» What you need to do
Please repeat the lines below, exactly and only, from the one that holds "erfüllt das Schild" through the one that holds "Cross-Plattform".

» Information supplied
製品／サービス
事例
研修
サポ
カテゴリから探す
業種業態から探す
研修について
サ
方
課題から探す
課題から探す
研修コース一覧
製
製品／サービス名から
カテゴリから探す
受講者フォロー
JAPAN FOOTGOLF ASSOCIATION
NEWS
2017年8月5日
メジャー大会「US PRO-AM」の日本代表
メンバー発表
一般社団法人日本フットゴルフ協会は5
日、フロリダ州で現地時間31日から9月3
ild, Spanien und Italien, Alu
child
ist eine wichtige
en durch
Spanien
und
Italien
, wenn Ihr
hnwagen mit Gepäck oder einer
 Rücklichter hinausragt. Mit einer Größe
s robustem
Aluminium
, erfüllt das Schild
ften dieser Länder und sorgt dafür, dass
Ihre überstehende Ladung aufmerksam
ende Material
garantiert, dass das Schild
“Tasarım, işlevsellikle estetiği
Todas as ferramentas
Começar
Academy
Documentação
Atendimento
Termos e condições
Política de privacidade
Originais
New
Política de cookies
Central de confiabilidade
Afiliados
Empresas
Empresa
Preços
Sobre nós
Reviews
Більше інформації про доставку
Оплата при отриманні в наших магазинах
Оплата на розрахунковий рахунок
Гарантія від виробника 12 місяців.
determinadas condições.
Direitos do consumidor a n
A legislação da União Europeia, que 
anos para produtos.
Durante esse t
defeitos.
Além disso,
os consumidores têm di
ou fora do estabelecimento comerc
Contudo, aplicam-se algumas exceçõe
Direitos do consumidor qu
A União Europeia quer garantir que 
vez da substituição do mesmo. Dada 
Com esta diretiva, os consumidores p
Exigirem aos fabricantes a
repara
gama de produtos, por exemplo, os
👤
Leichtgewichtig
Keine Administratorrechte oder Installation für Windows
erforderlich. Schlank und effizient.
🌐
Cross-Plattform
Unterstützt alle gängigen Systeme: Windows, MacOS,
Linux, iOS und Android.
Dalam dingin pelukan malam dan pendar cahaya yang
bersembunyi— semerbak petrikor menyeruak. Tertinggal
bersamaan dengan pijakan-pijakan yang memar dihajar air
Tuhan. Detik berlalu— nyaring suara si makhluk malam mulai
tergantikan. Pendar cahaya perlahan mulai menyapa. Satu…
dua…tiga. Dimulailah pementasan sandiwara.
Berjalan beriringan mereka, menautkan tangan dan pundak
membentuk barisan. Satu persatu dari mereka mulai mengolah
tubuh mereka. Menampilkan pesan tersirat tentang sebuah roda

==

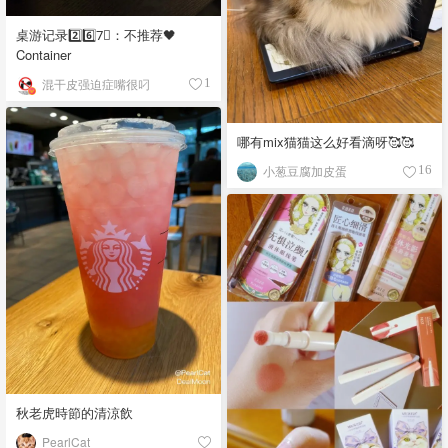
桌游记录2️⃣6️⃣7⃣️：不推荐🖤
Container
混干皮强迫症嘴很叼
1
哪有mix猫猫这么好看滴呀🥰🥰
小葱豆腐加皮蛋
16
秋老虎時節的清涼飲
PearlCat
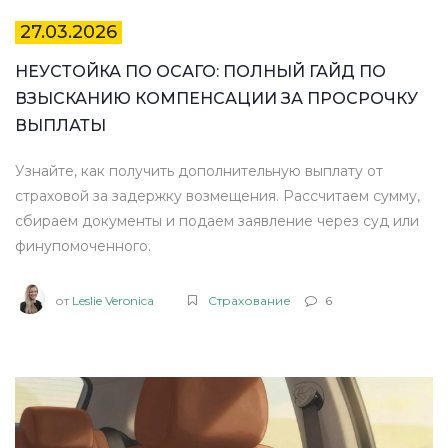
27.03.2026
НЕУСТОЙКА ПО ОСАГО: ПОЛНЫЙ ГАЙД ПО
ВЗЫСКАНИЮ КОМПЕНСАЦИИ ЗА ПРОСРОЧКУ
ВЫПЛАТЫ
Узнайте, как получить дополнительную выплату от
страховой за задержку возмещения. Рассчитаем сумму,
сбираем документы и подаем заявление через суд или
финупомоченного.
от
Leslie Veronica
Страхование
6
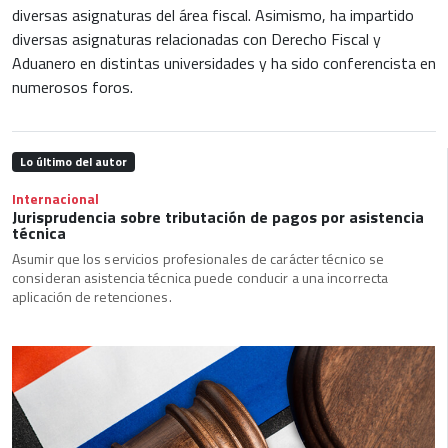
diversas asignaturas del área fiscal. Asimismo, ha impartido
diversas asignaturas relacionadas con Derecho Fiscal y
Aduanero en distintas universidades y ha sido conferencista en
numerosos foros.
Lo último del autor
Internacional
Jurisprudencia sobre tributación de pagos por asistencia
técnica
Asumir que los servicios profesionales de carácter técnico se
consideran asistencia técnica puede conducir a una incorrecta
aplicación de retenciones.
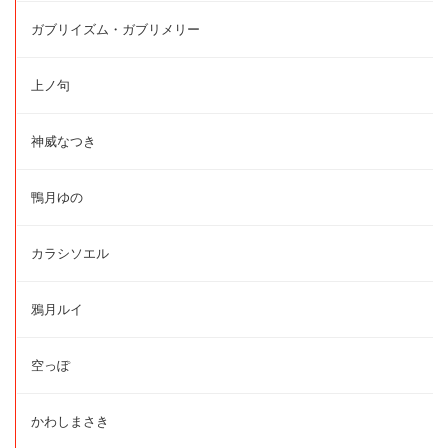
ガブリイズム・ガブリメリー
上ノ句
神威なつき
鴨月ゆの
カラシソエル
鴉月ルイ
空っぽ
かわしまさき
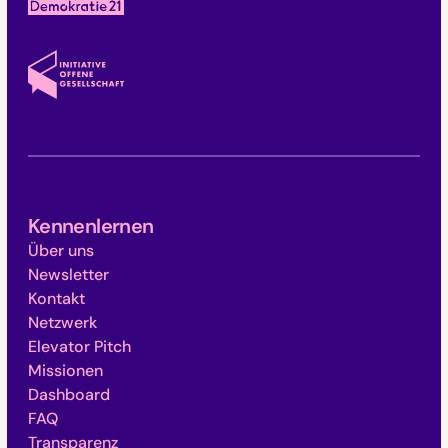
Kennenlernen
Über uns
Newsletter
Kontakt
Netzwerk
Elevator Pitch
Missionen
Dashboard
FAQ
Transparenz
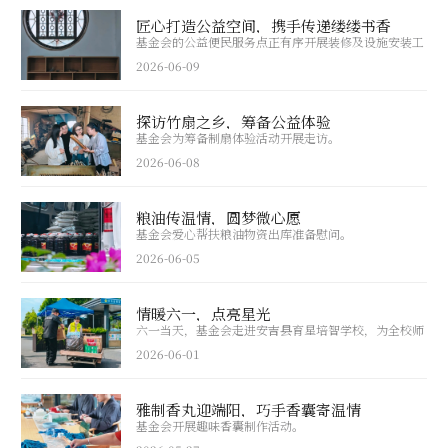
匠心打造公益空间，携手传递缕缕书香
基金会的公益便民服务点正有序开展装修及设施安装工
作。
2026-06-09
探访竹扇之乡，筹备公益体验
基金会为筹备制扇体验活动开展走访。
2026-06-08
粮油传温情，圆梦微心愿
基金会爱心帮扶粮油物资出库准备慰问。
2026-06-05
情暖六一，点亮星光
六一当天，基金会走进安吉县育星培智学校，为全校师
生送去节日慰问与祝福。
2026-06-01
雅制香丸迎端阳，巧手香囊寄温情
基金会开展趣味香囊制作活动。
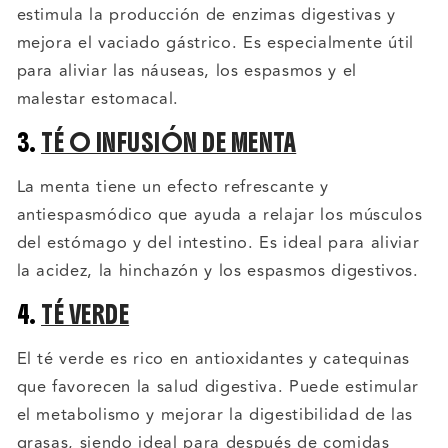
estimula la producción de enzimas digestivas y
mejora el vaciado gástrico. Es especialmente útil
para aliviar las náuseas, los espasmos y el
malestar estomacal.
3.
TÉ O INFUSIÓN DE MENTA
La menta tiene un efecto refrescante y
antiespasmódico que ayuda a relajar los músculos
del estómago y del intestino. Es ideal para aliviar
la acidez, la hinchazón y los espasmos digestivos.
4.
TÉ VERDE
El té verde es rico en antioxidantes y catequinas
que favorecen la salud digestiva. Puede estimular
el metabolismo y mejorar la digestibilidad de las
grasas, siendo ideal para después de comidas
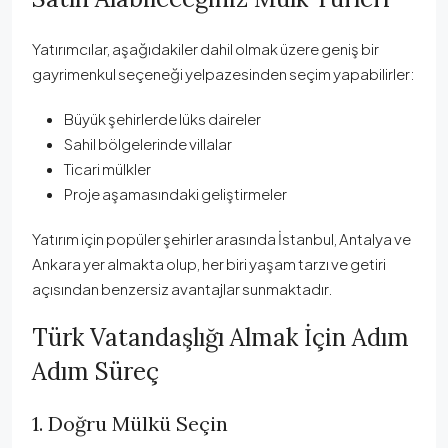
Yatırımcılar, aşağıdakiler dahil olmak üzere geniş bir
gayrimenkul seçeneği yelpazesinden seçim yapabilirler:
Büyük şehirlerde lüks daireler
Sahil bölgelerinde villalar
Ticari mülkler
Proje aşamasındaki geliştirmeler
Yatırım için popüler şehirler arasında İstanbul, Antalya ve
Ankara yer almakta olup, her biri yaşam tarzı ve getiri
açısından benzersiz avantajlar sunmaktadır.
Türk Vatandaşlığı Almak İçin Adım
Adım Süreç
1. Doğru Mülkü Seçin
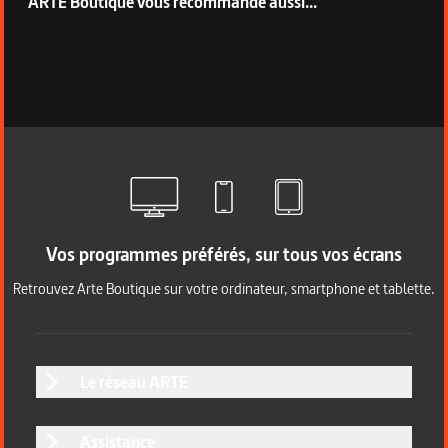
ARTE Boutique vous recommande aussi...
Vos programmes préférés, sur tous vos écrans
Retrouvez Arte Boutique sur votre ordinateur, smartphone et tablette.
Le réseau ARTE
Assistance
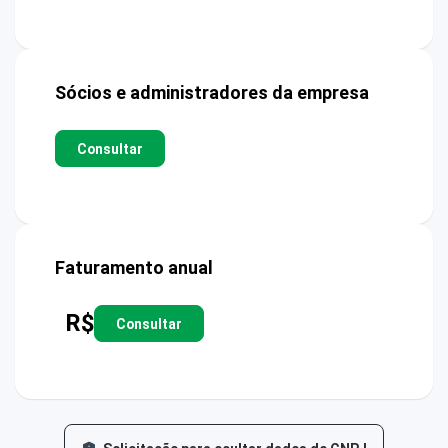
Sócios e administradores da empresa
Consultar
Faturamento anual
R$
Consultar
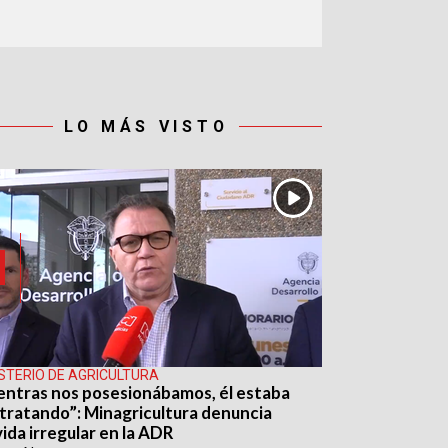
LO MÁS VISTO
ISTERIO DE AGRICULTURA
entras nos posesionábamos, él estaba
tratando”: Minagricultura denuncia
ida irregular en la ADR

» Result for this exercise
, erfüllt das Schild
ften dieser Länder und sorgt dafür, dass
Ihre überstehende Ladung aufmerksam
ende Material
garantiert, dass das Schild
“Tasarım, işlevsellikle estetiği
Todas as ferramentas
Começar
Academy
Documentação
Atendimento
Termos e condições
Política de privacidade
Originais
New
Política de cookies
Central de confiabilidade
Afiliados
Empresas
Empresa
Preços
Sobre nós
Reviews
Більше інформації про доставку
Оплата при отриманні в наших магазинах
Оплата на розрахунковий рахунок
Гарантія від виробника 12 місяців.
determinadas condições.
Direitos do consumidor a n
A legislação da União Europeia, que 
anos para produtos.
Durante esse t
defeitos.
Além disso,
os consumidores têm di
ou fora do estabelecimento comerc
Contudo, aplicam-se algumas exceçõe
Direitos do consumidor qu
A União Europeia quer garantir que 
vez da substituição do mesmo. Dada 
Com esta diretiva, os consumidores p
Exigirem aos fabricantes a
repara
gama de produtos, por exemplo, os
👤
Leichtgewichtig
Keine Administratorrechte oder Installation für Windows
erforderlich. Schlank und effizient.
🌐
Cross-Plattform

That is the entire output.